▶ [Your goal]:
Reproduce every one of the records below word for word, omitting the pictures.

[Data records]
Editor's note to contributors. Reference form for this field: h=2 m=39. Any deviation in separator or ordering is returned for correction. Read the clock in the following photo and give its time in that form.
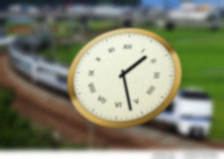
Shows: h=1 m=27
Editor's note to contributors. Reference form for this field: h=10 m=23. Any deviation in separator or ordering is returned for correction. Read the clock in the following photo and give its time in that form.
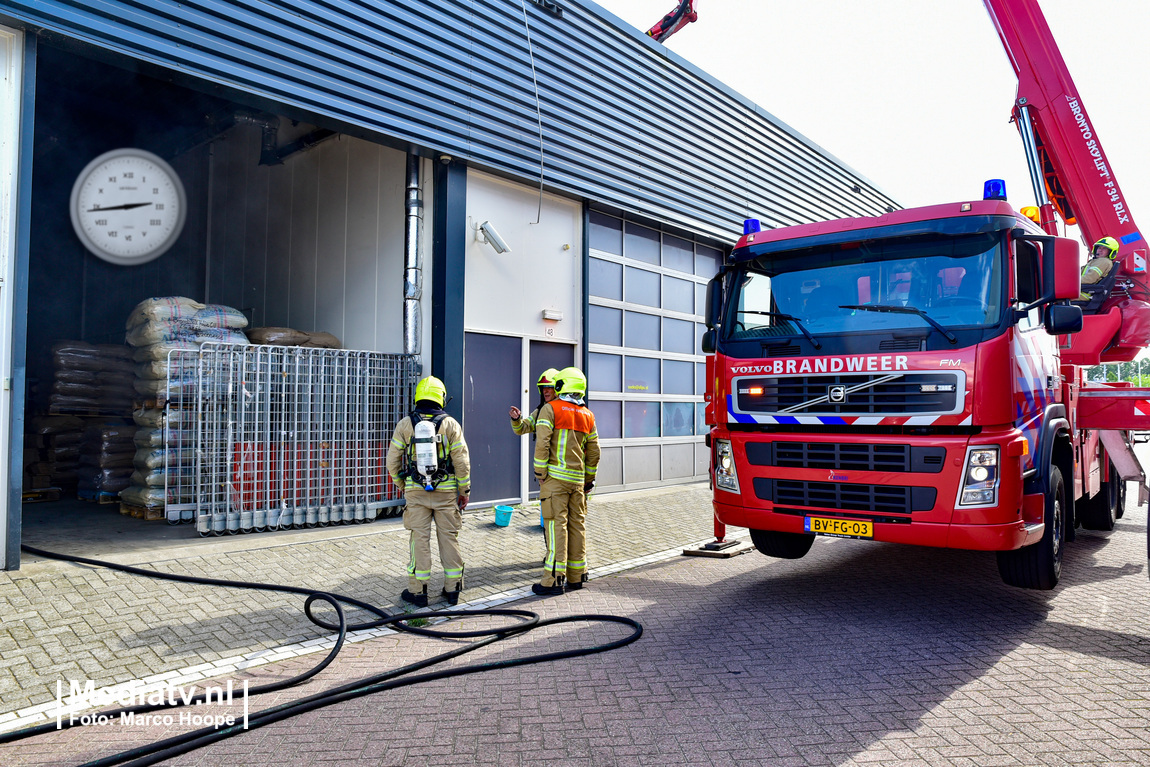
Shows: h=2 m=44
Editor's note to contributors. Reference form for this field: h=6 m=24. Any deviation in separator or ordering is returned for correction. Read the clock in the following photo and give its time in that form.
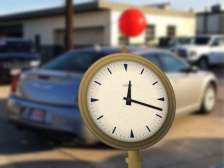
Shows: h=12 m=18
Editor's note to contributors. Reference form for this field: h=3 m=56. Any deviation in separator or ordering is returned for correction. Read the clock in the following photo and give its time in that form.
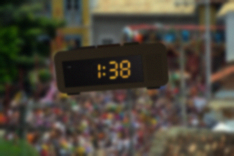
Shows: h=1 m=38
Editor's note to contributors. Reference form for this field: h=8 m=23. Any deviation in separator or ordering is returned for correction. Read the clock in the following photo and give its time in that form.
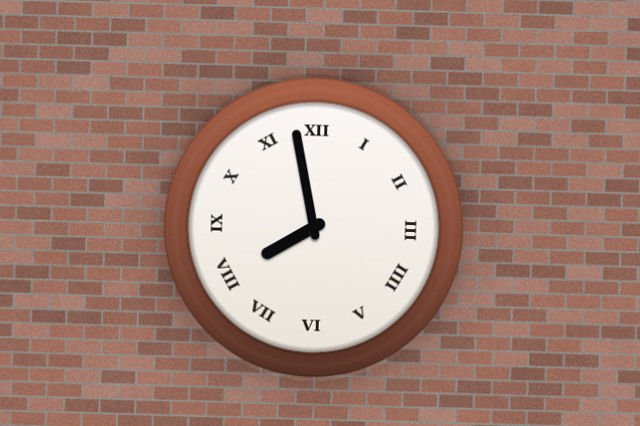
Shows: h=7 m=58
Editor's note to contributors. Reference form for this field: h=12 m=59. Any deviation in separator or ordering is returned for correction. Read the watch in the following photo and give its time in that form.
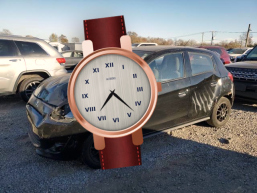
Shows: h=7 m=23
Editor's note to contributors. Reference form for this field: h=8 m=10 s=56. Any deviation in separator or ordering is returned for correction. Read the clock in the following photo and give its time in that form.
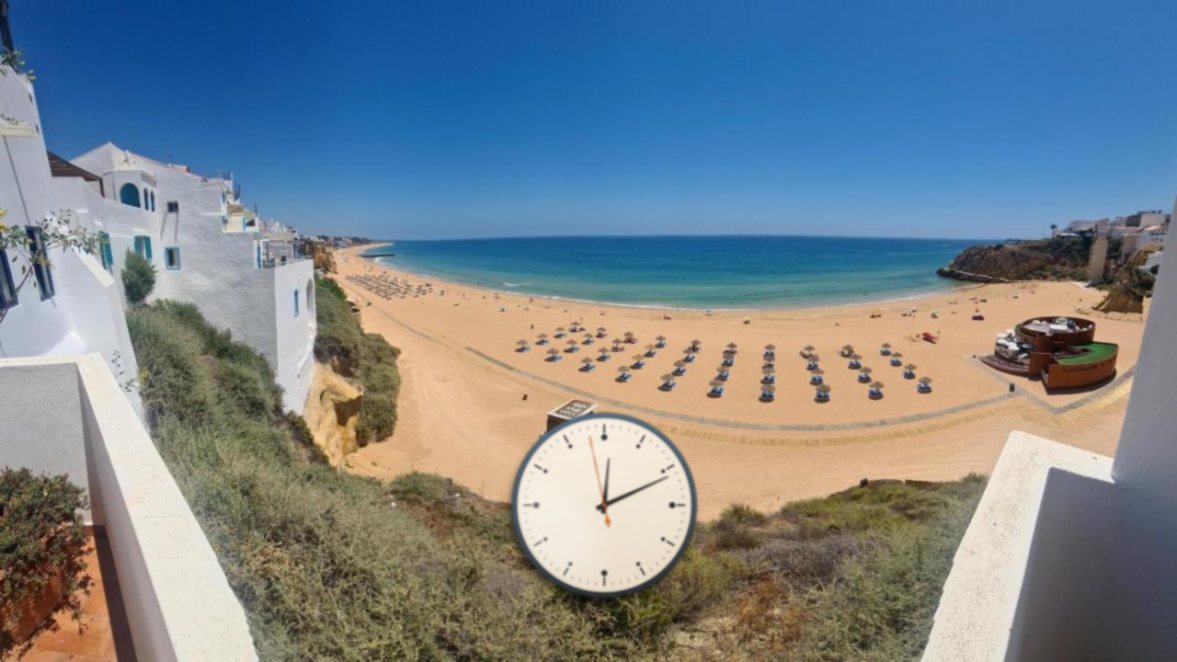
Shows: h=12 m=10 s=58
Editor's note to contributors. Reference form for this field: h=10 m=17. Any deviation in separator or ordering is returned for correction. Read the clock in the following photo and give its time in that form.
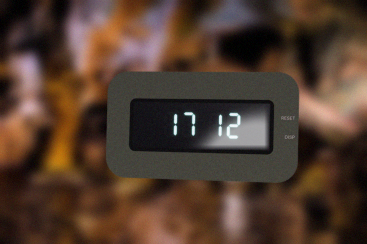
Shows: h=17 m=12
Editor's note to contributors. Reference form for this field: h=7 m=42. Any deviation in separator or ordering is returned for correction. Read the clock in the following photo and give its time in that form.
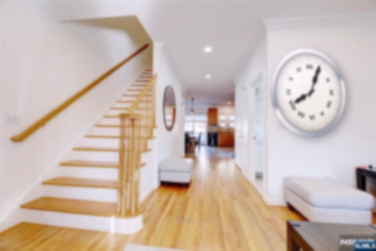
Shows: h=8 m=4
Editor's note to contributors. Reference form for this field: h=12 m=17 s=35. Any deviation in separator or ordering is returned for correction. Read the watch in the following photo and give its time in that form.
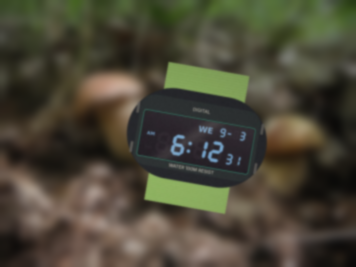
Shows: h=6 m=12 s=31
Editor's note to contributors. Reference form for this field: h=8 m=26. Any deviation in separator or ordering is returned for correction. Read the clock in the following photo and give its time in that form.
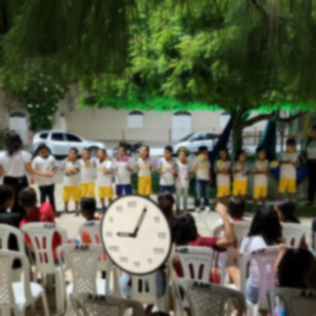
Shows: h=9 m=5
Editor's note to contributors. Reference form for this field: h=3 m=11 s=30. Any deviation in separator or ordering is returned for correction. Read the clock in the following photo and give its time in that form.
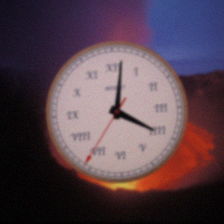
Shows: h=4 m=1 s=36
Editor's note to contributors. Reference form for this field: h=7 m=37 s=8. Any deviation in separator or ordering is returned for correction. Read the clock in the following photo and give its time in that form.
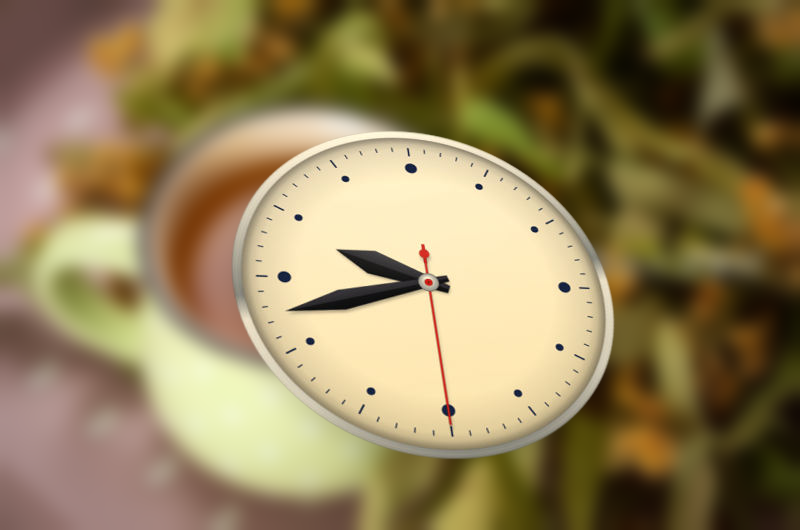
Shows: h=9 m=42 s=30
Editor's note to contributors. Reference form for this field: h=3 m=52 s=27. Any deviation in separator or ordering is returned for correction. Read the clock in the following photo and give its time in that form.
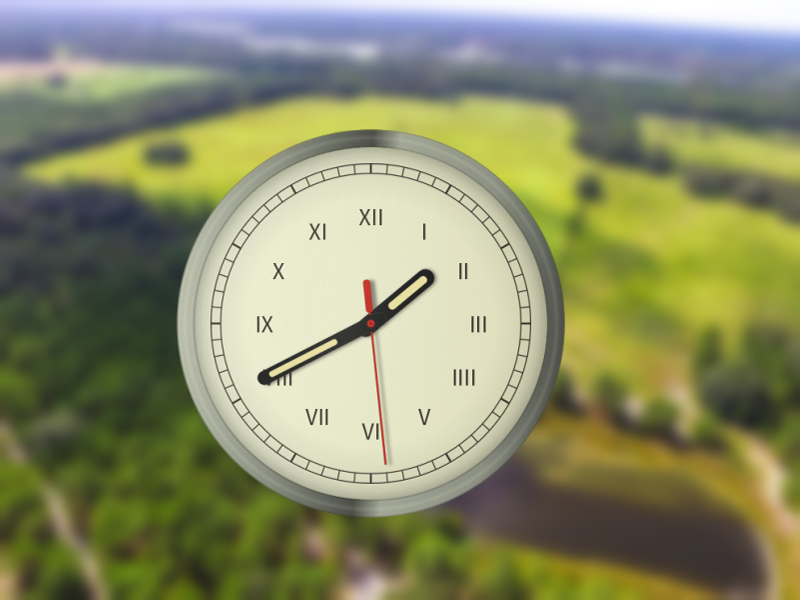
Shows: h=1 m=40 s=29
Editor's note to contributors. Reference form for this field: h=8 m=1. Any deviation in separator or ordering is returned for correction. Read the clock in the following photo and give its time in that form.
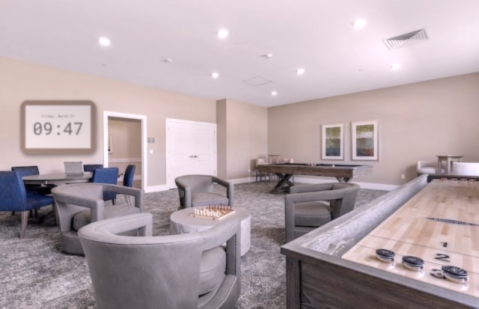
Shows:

▶ [Solution for this task]:
Editor's note to contributors. Reference form for this field: h=2 m=39. Any deviation in separator or ordering is returned for correction. Read the clock in the following photo and give its time in that form.
Shows: h=1 m=27
Editor's note to contributors. Reference form for this field: h=10 m=23. Any deviation in separator or ordering is returned for correction. Read the clock in the following photo and give its time in that form.
Shows: h=2 m=44
Editor's note to contributors. Reference form for this field: h=6 m=24. Any deviation in separator or ordering is returned for correction. Read the clock in the following photo and give its time in that form.
Shows: h=12 m=18
Editor's note to contributors. Reference form for this field: h=3 m=56. Any deviation in separator or ordering is returned for correction. Read the clock in the following photo and give its time in that form.
Shows: h=1 m=38
Editor's note to contributors. Reference form for this field: h=8 m=23. Any deviation in separator or ordering is returned for correction. Read the clock in the following photo and give its time in that form.
Shows: h=7 m=58
Editor's note to contributors. Reference form for this field: h=12 m=59. Any deviation in separator or ordering is returned for correction. Read the watch in the following photo and give its time in that form.
Shows: h=7 m=23
Editor's note to contributors. Reference form for this field: h=8 m=10 s=56. Any deviation in separator or ordering is returned for correction. Read the clock in the following photo and give its time in that form.
Shows: h=12 m=10 s=58
Editor's note to contributors. Reference form for this field: h=10 m=17. Any deviation in separator or ordering is returned for correction. Read the clock in the following photo and give its time in that form.
Shows: h=17 m=12
Editor's note to contributors. Reference form for this field: h=7 m=42. Any deviation in separator or ordering is returned for correction. Read the clock in the following photo and give its time in that form.
Shows: h=8 m=4
Editor's note to contributors. Reference form for this field: h=12 m=17 s=35. Any deviation in separator or ordering is returned for correction. Read the watch in the following photo and give its time in that form.
Shows: h=6 m=12 s=31
Editor's note to contributors. Reference form for this field: h=8 m=26. Any deviation in separator or ordering is returned for correction. Read the clock in the following photo and give its time in that form.
Shows: h=9 m=5
Editor's note to contributors. Reference form for this field: h=3 m=11 s=30. Any deviation in separator or ordering is returned for correction. Read the clock in the following photo and give its time in that form.
Shows: h=4 m=1 s=36
Editor's note to contributors. Reference form for this field: h=7 m=37 s=8. Any deviation in separator or ordering is returned for correction. Read the clock in the following photo and give its time in that form.
Shows: h=9 m=42 s=30
Editor's note to contributors. Reference form for this field: h=3 m=52 s=27. Any deviation in separator or ordering is returned for correction. Read the clock in the following photo and give its time in that form.
Shows: h=1 m=40 s=29
Editor's note to contributors. Reference form for this field: h=8 m=1. Any deviation in separator or ordering is returned for correction. Read the clock in the following photo and give its time in that form.
Shows:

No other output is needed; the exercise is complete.